*** Opening Dataset records ***

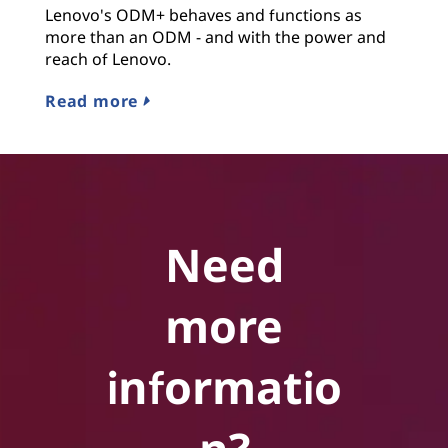
Lenovo's ODM+ behaves and functions as
more than an ODM - and with the power and
reach of Lenovo.
Read more
Need
more
informatio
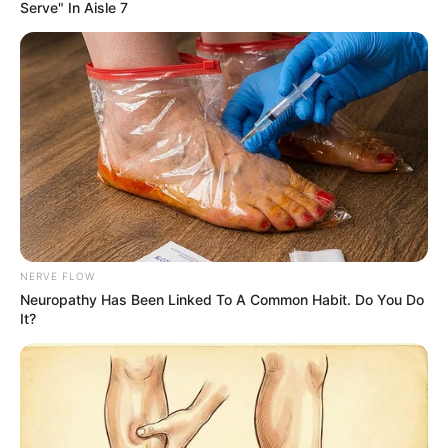
Despite being a pig, Chowder fits right in
with his furry siblings and enjoys playing with
them.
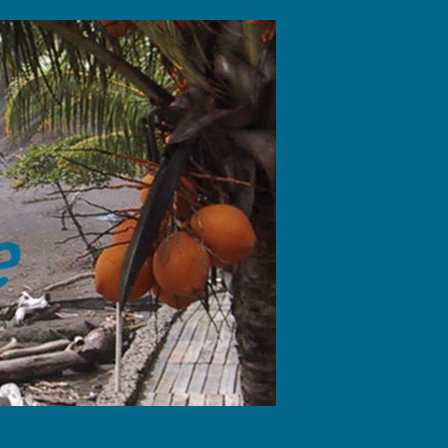
fotos, dejando sólo las huellas de tus pies."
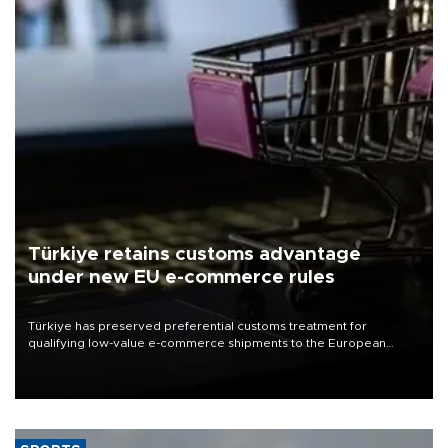
Türkiye retains customs advantage
under new EU e-commerce rules
Türkiye has preserved preferential customs treatment for
qualifying low-value e-commerce shipments to the European
Union, giving its online exporters a potential advantage under the
bloc’s new import rules.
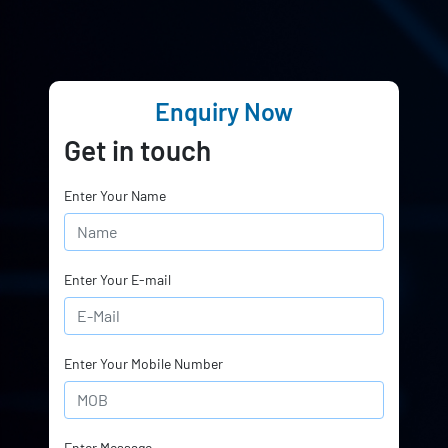
Enquiry Now
Get in touch
Enter Your Name
Enter Your E-mail
Enter Your Mobile Number
Enter Message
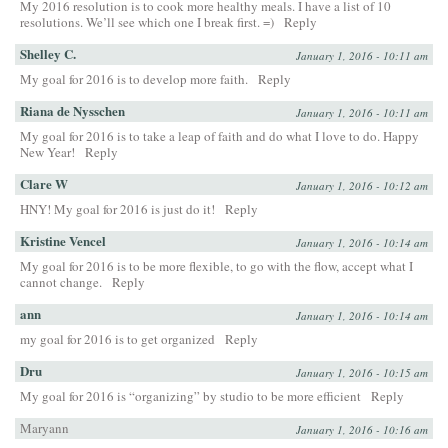
My 2016 resolution is to cook more healthy meals. I have a list of 10
resolutions. We’ll see which one I break first. =)
Reply
Shelley C.
January 1, 2016 - 10:11 am
My goal for 2016 is to develop more faith.
Reply
Riana de Nysschen
January 1, 2016 - 10:11 am
My goal for 2016 is to take a leap of faith and do what I love to do. Happy
New Year!
Reply
Clare W
January 1, 2016 - 10:12 am
HNY! My goal for 2016 is just do it!
Reply
Kristine Vencel
January 1, 2016 - 10:14 am
My goal for 2016 is to be more flexible, to go with the flow, accept what I
cannot change.
Reply
ann
January 1, 2016 - 10:14 am
my goal for 2016 is to get organized
Reply
Dru
January 1, 2016 - 10:15 am
My goal for 2016 is “organizing” by studio to be more efficient
Reply
Maryann
January 1, 2016 - 10:16 am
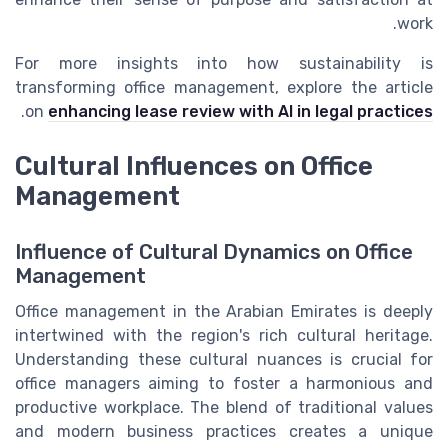
work.
For more insights into how sustainability is
transforming office management, explore the article
.
on
enhancing lease review with AI in legal practices
Cultural Influences on Office
Management
Influence of Cultural Dynamics on Office
Management
Office management in the Arabian Emirates is deeply
intertwined with the region's rich cultural heritage.
Understanding these cultural nuances is crucial for
office managers aiming to foster a harmonious and
productive workplace. The blend of traditional values
and modern business practices creates a unique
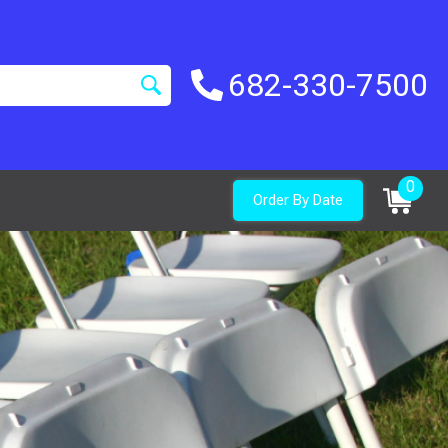
682-330-7500
0
Order By Date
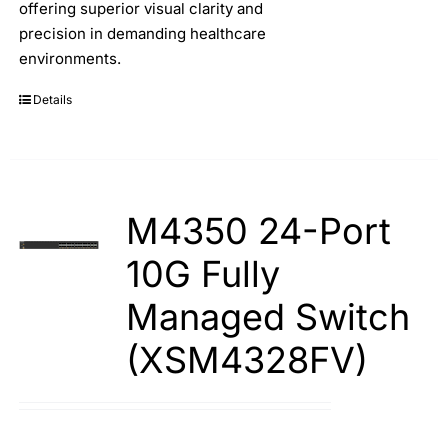
offering superior visual clarity and
precision in demanding healthcare
environments.
Details
M4350 24-Port
10G Fully
Managed Switch
(XSM4328FV)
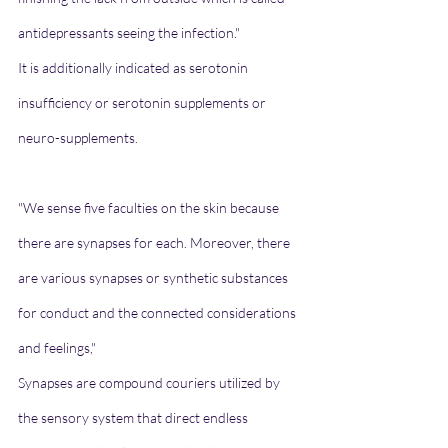
antidepressants seeing the infection."
It is additionally indicated as serotonin 
insufficiency or serotonin supplements or 
neuro-supplements.
"We sense five faculties on the skin because 
there are synapses for each. Moreover, there 
are various synapses or synthetic substances 
for conduct and the connected considerations 
and feelings,"
Synapses are compound couriers utilized by 
the sensory system that direct endless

*** Closing Dataset records ***

Format every line of text in the material above as a JSON list of strings, one string per line, skipping blank lines. Leave out the pictures.

[
  "Lenovo's ODM+ behaves and functions as",
  "more than an ODM - and with the power and",
  "reach of Lenovo.",
  "Read more",
  "Need",
  "more",
  "informatio",
  "Despite being a pig, Chowder fits right in",
  "with his furry siblings and enjoys playing with",
  "them.",
  "fotos, dejando sólo las huellas de tus pies.\"",
  "Türkiye retains customs advantage",
  "under new EU e-commerce rules",
  "Türkiye has preserved preferential customs treatment for",
  "qualifying low-value e-commerce shipments to the European",
  "Union, giving its online exporters a potential advantage under the",
  "bloc’s new import rules.",
  "Enquiry Now",
  "Get in touch",
  "Enter Your Name",
  "Enter Your E-mail",
  "Enter Your Mobile Number",
  "Enter Message",
  "My 2016 resolution is to cook more healthy meals. I have a list of 10",
  "resolutions. We’ll see which one I break first. =)",
  "Reply",
  "Shelley C.",
  "January 1, 2016 - 10:11 am",
  "My goal for 2016 is to develop more faith.",
  "Reply",
  "Riana de Nysschen",
  "January 1, 2016 - 10:11 am",
  "My goal for 2016 is to take a leap of faith and do what I love to do. Happy",
  "New Year!",
  "Reply",
  "Clare W",
  "January 1, 2016 - 10:12 am",
  "HNY! My goal for 2016 is just do it!",
  "Reply",
  "Kristine Vencel",
  "January 1, 2016 - 10:14 am",
  "My goal for 2016 is to be more flexible, to go with the flow, accept what I",
  "cannot change.",
  "Reply",
  "ann",
  "January 1, 2016 - 10:14 am",
  "my goal for 2016 is to get organized",
  "Reply",
  "Dru",
  "January 1, 2016 - 10:15 am",
  "My goal for 2016 is “organizing” by studio to be more efficient",
  "Reply",
  "Maryann",
  "January 1, 2016 - 10:16 am",
  "work.",
  "For more insights into how sustainability is",
  "transforming office management, explore the article",
  ".",
  "on",
  "enhancing lease review with AI in legal practices",
  "Cultural Influences on Office",
  "Management",
  "Influence of Cultural Dynamics on Office",
  "Management",
  "Office management in the Arabian Emirates is deeply",
  "intertwined with the region's rich cultural heritage.",
  "Understanding these cultural nuances is crucial for",
  "office managers aiming to foster a harmonious and",
  "productive workplace. The blend of traditional values",
  "and modern business practices creates a unique",
  "682-330-7500",
  "0",
  "Order By Date",
  "offering superior visual clarity and",
  "precision in demanding healthcare",
  "environments.",
  "Details",
  "M4350 24-Port",
  "10G Fully",
  "Managed Switch",
  "(XSM4328FV)",
  "antidepressants seeing the infection.\"",
  "It is additionally indicated as serotonin ",
  "insufficiency or serotonin supplements or ",
  "neuro-supplements.",
  "\"We sense five faculties on the skin because ",
  "there are synapses for each. Moreover, there ",
  "are various synapses or synthetic substances ",
  "for conduct and the connected considerations ",
  "and feelings,\"",
  "Synapses are compound couriers utilized by ",
  "the sensory system that direct endless"
]